The Courier & Advertiser (Fife Edition)
Focusing on the long game in Covid battle
The concept of normality has been thrown out of the window by coronavirus. What many see as the real start of the sporting year, next week’s scheduled visit to the Masters at Augusta, was an early victim to the epidemic and now other absolutes in the calendar are falling away.
July without Wimbledon would have seemed inconceivable just a few weeks ago but it has now gone.
And August without throngs of culture vultures packed on to the streets of Edinburgh for the Fringe is just wrong.
But, while hugely important in the lives of so many, the arts and the world of sport have no option but to take a back seat while the world wages a battle against the invisible killer that is stalking our communities. They – and events in other fields of endeavour – will return, but only once normality returns to our lives more generally.

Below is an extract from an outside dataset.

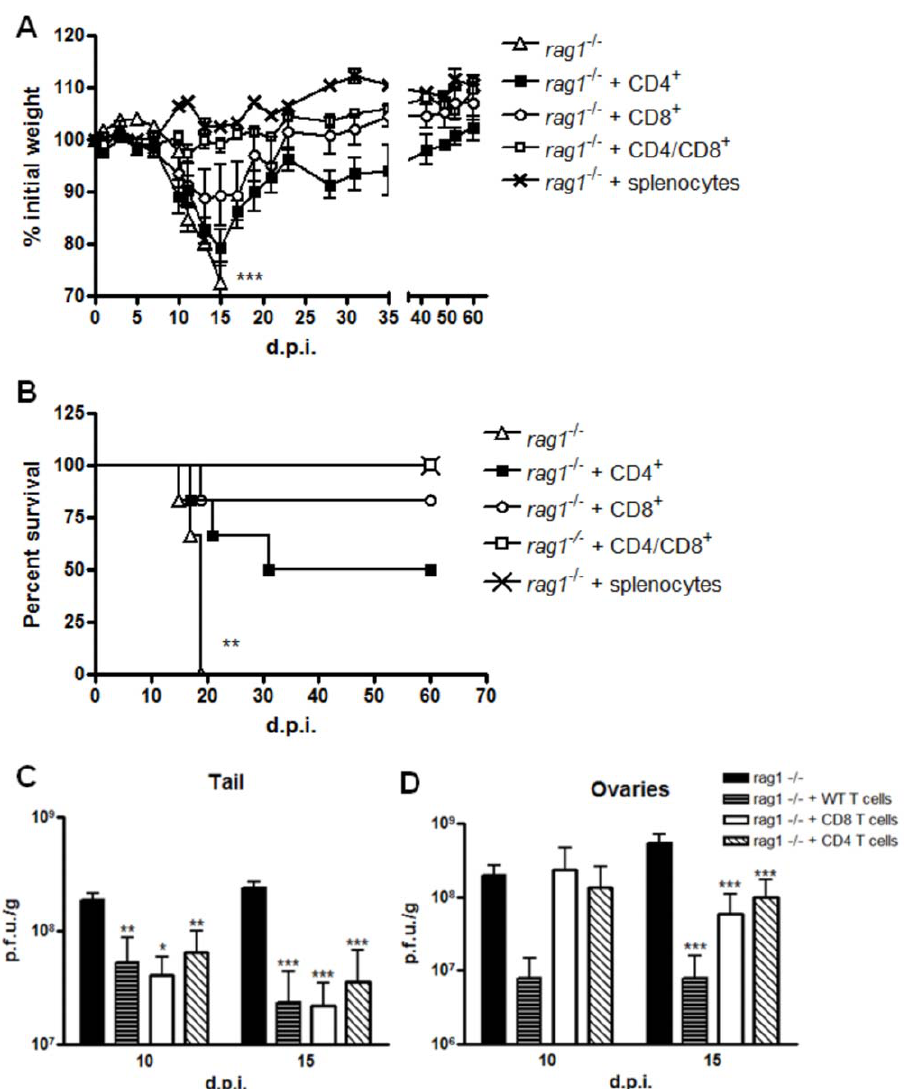
Figure 7. Rag1 2 / 2 mice passively transferred with both T cells were fully protected from VACV infection. Spleens of naı¨ve C57BL/6 mice were removed and made into single-cell suspension and this population was enriched in CD4 + and CD8 + T cells using a negative selection system. ( A ) Rag1 2 / 2 were inoculated intravenously with either CD4 + and CD8 + T cells or either type alone ( n =6 per group). As a control, Rag1 2 / 2 mice received splenocytes prior to isolation intravenously (10 7 viable cells). Four days after inoculation, all animals were infected with VACV-WR by tail scarification and weighted daily (*** p , 0.001, paired t test). Bars represent mean and SEM. ( B ) Survival curve of Rag1 2 / 2 passively transferred with both CD4 + and CD8 + T cells or with either type alone, compared to the mortality in the same strain without previous treatment (** p , 0.01, log-rank test). Viral titers in tail ( C ) and ovaries ( D ) of mice passively transferred with WT T cells and infected with VACV-WR. Bars represent mean and standard error (SEM) (* p , 0.05, ** p , 0.01 and *** p , 0.001 compared to Rag1 2 / 2 non-treated group, t test). The results shown are representative of two experiments (CD4 + plus CD8 + T cells group). For animals that received only CD4 + or CD8 + T cells, only one experiment was performed.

Sadly, that is a long way off. Politicians at Holyrood again acknowledged that fact by voting through a package of emergency legislation giving sweeping new powers to the Scottish Parliament to deal with the coronavirus crisis.
The result is likely to be further impacts on the freedoms we all took for granted until this pandemic unfolded. That will be disheartening and discomforting for some. But we must focus on the long game. If the cumulative effect of these cancellations and restrictions is to flatten the viral curve and save lives, the small sacrifices we are all being asked to make right now will be worth it.